Uma pesquisa on-line anônima sobre a situação das mulheres e, em particular, das mães detidas com seus filhos foi enviada recentemente a todos os trabalhadores prisionais. O que você acha disso?

Um capítulo importante da situação atual é a realidade do mundo feminino na prisão que sofre duplamente. Visito semanalmente em São Paulo a maior penitenciária de mulheres do Brasil, com mais de 2.000 detentas, e sempre nos diálogos e na escuta sinto uma grande preocupação por seus filhos. Muitas mães, trancadas na cela, são impedidas de abraçar seu bebê. No momento, as leis permitem prisão domiciliar apenas para mulheres grávidas e mães com filhos até 12 anos de idade. Acreditamos que a libertação é o caminho certo para criar uma nova sociedade porque, quem melhor que uma mãe pode educar seus filhos?

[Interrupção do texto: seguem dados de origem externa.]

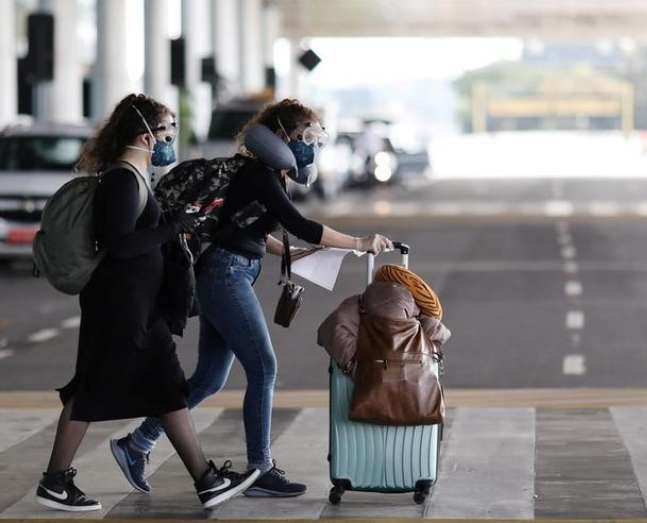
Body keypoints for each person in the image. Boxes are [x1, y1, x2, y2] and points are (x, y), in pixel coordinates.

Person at [111, 98, 393, 498]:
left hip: (228, 271)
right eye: (306, 136)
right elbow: (300, 223)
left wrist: (292, 253)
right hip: (226, 276)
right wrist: (360, 242)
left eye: (317, 138)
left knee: (209, 378)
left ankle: (136, 443)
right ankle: (260, 468)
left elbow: (246, 229)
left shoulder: (265, 174)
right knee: (264, 367)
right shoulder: (260, 172)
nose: (311, 145)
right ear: (282, 135)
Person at [36, 93, 259, 512]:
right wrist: (172, 225)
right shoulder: (122, 179)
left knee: (165, 388)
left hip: (136, 304)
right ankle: (56, 480)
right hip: (121, 306)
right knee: (98, 390)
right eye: (167, 130)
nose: (171, 138)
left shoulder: (135, 178)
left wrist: (178, 229)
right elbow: (119, 245)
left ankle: (207, 480)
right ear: (144, 135)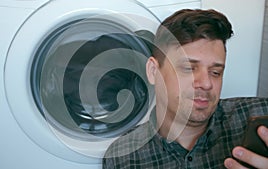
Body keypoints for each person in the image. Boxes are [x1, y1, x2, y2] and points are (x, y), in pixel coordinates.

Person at [102, 9, 268, 168]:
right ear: (153, 71)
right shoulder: (122, 157)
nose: (207, 83)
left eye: (216, 72)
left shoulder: (259, 114)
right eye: (188, 68)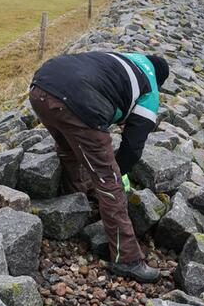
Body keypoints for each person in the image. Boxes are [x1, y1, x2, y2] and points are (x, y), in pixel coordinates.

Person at [29, 50, 170, 283]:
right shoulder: (150, 90)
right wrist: (116, 172)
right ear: (159, 79)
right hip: (76, 100)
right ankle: (126, 259)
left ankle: (76, 203)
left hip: (41, 87)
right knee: (109, 181)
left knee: (69, 149)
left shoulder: (125, 57)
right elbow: (133, 148)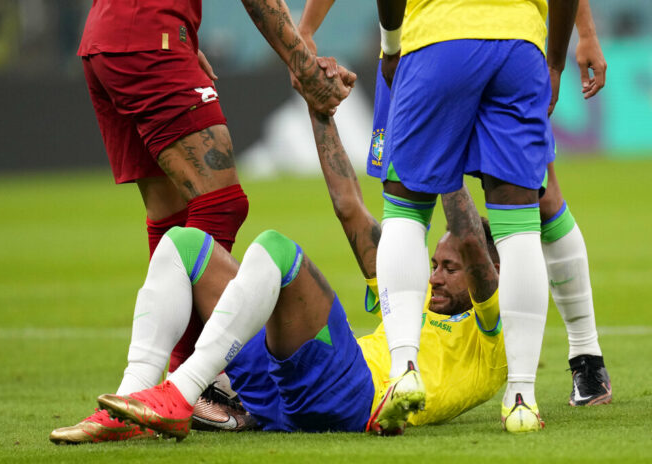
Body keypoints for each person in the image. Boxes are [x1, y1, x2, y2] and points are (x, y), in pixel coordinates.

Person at [51, 112, 506, 442]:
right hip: (288, 389)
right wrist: (319, 106)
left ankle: (181, 392)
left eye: (450, 269)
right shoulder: (407, 294)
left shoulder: (491, 334)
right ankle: (131, 405)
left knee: (276, 249)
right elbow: (349, 204)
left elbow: (470, 240)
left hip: (356, 396)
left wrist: (444, 133)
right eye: (434, 265)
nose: (435, 278)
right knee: (183, 245)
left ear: (490, 272)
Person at [296, 0, 611, 410]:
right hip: (517, 47)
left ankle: (584, 354)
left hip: (427, 42)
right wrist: (574, 42)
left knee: (414, 205)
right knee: (528, 209)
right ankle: (526, 392)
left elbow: (349, 206)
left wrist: (307, 32)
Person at [72, 0, 357, 441]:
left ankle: (145, 394)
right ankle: (192, 382)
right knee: (221, 202)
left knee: (170, 212)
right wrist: (302, 66)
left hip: (105, 39)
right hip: (152, 34)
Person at [370, 0, 579, 433]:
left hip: (436, 36)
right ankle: (522, 397)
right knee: (520, 226)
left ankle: (405, 368)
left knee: (406, 209)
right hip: (520, 45)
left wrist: (392, 45)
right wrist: (554, 60)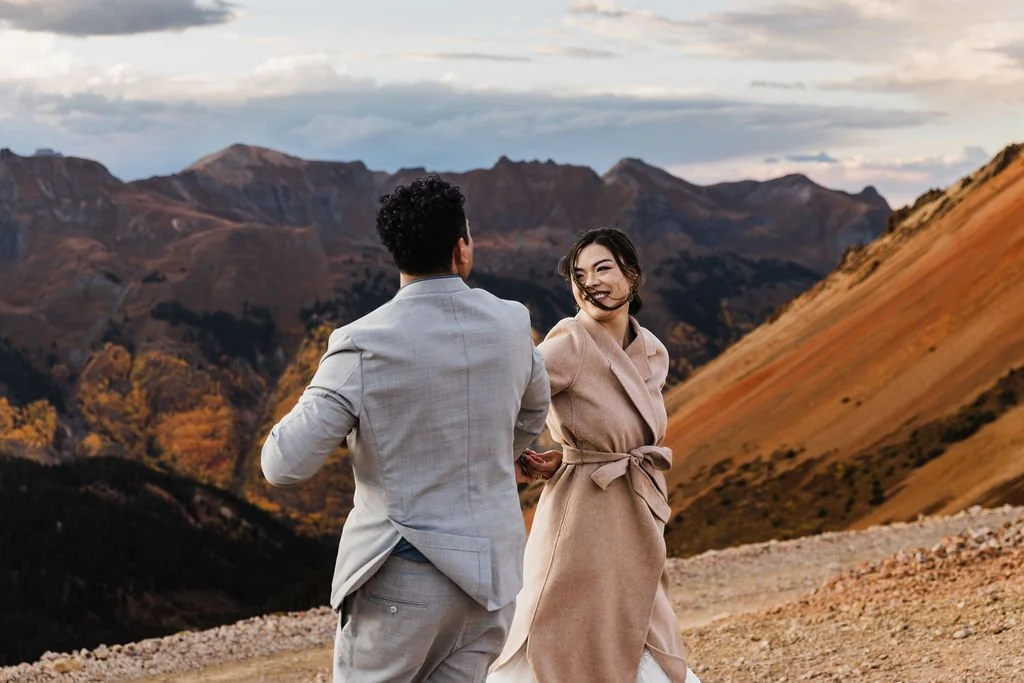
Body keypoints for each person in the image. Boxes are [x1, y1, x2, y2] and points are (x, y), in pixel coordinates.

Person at [261, 175, 551, 683]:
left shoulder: (362, 343)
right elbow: (534, 410)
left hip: (402, 577)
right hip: (492, 579)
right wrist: (491, 456)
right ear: (461, 249)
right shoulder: (511, 323)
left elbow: (283, 465)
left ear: (396, 253)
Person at [488, 228, 702, 683]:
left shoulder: (652, 351)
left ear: (631, 274)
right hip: (582, 512)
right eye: (578, 275)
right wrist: (522, 453)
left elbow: (623, 422)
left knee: (638, 614)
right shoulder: (569, 341)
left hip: (635, 504)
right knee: (559, 623)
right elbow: (506, 393)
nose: (590, 282)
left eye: (602, 268)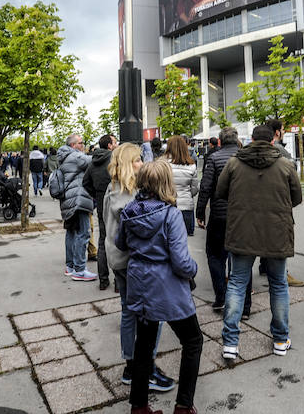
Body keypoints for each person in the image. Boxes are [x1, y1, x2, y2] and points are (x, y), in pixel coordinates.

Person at [117, 160, 202, 414]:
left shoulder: (129, 211)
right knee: (193, 340)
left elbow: (121, 244)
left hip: (140, 284)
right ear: (166, 182)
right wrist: (194, 269)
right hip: (167, 287)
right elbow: (181, 262)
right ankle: (184, 406)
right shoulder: (170, 214)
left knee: (143, 344)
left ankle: (139, 406)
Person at [216, 125, 302, 361]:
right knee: (278, 284)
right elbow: (297, 197)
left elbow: (220, 192)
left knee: (236, 284)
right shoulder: (285, 164)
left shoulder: (234, 163)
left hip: (242, 230)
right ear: (272, 141)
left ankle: (231, 343)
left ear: (251, 140)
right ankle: (280, 339)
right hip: (276, 232)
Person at [103, 144, 176, 394]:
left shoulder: (112, 187)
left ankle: (131, 366)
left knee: (128, 312)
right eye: (137, 160)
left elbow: (106, 223)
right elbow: (140, 226)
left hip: (118, 258)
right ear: (127, 163)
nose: (142, 163)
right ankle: (145, 368)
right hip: (133, 261)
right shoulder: (128, 193)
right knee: (149, 315)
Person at [195, 127, 252, 314]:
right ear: (237, 140)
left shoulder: (213, 158)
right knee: (242, 258)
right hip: (242, 215)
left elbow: (206, 187)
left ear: (219, 141)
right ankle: (244, 306)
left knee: (215, 256)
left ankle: (221, 297)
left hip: (219, 215)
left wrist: (201, 212)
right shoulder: (246, 157)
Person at [50, 134, 97, 281]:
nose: (83, 145)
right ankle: (79, 270)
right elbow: (94, 160)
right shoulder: (75, 156)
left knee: (71, 232)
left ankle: (70, 266)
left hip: (68, 201)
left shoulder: (64, 157)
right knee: (83, 233)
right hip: (78, 199)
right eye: (81, 143)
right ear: (73, 145)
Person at [266, 119, 304, 288]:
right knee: (279, 239)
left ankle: (264, 266)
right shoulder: (279, 149)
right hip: (279, 199)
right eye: (282, 129)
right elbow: (292, 170)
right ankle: (282, 273)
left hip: (262, 200)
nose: (284, 132)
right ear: (276, 132)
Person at [83, 134, 117, 289]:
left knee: (103, 240)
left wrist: (97, 195)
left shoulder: (93, 161)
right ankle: (119, 281)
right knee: (118, 241)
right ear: (109, 145)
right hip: (116, 201)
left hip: (101, 201)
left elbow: (86, 182)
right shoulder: (115, 159)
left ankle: (103, 280)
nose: (116, 144)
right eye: (115, 142)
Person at [165, 135, 199, 236]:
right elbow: (195, 188)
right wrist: (187, 195)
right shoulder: (192, 166)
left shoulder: (163, 164)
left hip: (167, 205)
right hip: (186, 206)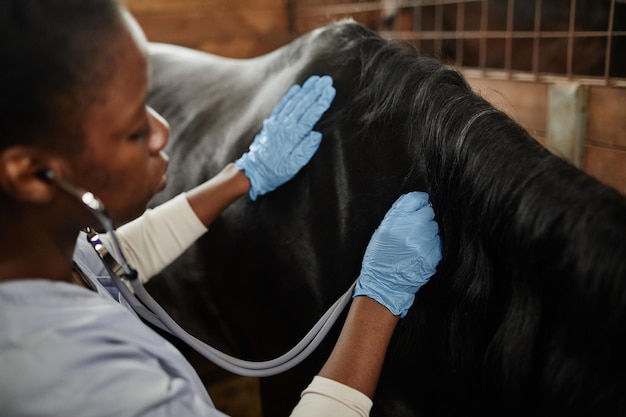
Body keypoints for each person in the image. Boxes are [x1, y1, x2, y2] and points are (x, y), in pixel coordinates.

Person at [0, 1, 442, 416]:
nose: (162, 131)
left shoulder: (29, 250)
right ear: (30, 173)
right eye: (134, 131)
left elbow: (106, 260)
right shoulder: (89, 387)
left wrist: (244, 175)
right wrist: (379, 303)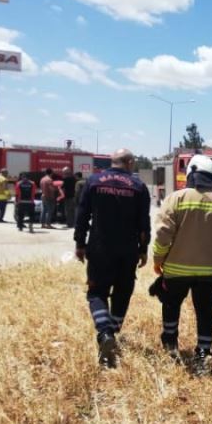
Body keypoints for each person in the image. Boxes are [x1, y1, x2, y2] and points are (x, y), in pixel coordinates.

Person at [152, 155, 212, 372]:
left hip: (176, 270)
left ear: (191, 174)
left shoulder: (175, 199)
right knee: (205, 311)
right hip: (210, 272)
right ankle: (203, 352)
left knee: (171, 305)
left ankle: (170, 345)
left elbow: (163, 234)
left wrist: (158, 259)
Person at [74, 149, 150, 368]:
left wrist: (80, 243)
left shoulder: (93, 182)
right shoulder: (138, 186)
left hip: (99, 248)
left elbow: (82, 215)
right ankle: (112, 333)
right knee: (123, 291)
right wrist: (143, 249)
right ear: (129, 162)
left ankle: (105, 333)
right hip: (127, 250)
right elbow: (143, 223)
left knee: (97, 292)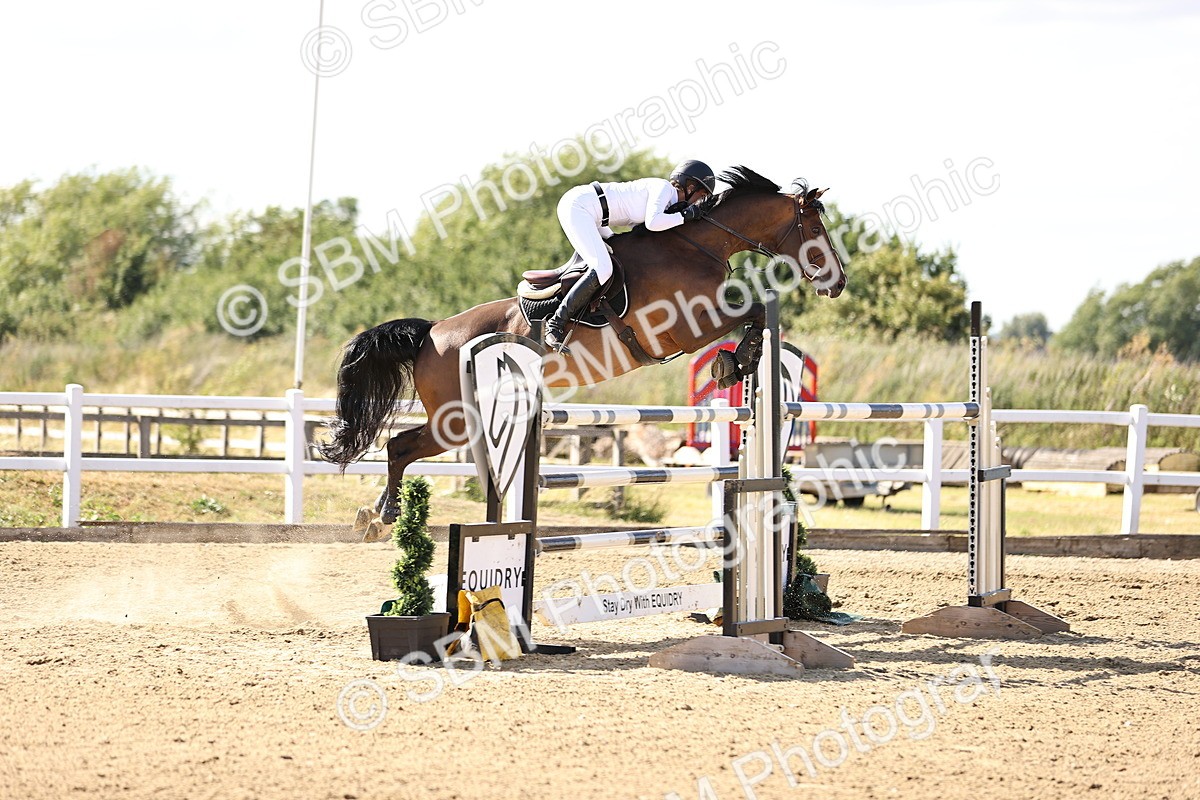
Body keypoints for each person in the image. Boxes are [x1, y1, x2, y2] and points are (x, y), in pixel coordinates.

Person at [544, 160, 717, 353]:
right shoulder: (663, 188)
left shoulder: (667, 201)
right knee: (603, 268)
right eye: (702, 196)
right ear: (690, 187)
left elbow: (644, 232)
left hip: (595, 215)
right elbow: (653, 223)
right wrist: (686, 215)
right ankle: (555, 324)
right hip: (579, 207)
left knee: (618, 254)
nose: (699, 203)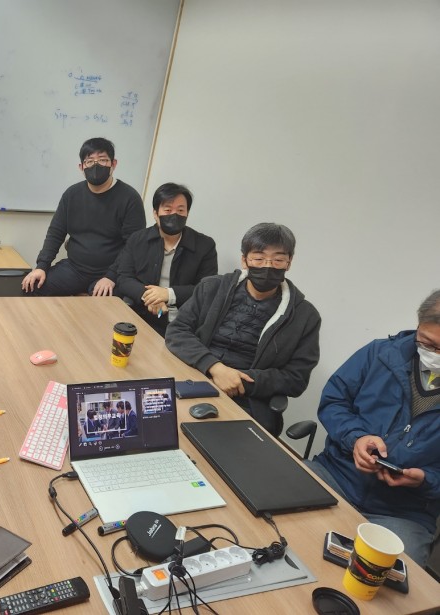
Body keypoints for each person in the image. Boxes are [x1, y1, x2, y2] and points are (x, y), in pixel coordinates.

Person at [307, 290, 440, 567]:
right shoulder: (380, 354)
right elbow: (334, 401)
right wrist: (356, 438)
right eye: (428, 344)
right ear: (418, 326)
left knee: (391, 578)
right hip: (335, 475)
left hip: (404, 512)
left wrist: (426, 479)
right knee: (268, 516)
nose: (435, 355)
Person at [166, 223, 320, 435]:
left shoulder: (305, 316)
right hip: (192, 375)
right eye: (259, 258)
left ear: (289, 262)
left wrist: (240, 381)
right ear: (244, 260)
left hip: (246, 400)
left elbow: (296, 378)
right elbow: (177, 330)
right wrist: (215, 368)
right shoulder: (212, 287)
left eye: (278, 260)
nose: (268, 266)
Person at [21, 137, 145, 296]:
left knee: (100, 303)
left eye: (102, 160)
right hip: (74, 269)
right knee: (31, 288)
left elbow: (133, 245)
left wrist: (111, 276)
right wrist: (41, 266)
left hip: (111, 272)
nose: (96, 165)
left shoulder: (130, 197)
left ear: (113, 164)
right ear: (81, 167)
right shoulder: (72, 194)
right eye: (89, 161)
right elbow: (56, 233)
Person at [114, 182, 217, 336]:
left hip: (182, 320)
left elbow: (207, 288)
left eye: (180, 210)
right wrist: (150, 297)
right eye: (168, 210)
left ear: (187, 213)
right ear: (156, 214)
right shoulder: (137, 239)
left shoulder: (205, 245)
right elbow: (124, 278)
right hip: (141, 311)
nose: (174, 215)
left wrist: (168, 294)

Talvez, em vez de julgar e condenar, somos chamados a trabalhar para criar políticas públicas que deem às mulheres a oportunidade de reconstruir uma nova vida.

Falando em detenção, você se refere a Laudato Si '. Por que?

A questão da prisão é uma pandemia anterior à Covid-19, que a torna ainda mais atual e chama nossa atenção. São necessárias políticas públicas sérias para superar e curar a pandemia representada pela prisão. Nós devemos trabalhar por um "mundo sem cárceres". Como o Papa recorda em sua Encíclica, devemos nos comprometer com uma ecologia integral, salvaguardando a Casa Ccomum para o "bem viver" de todos.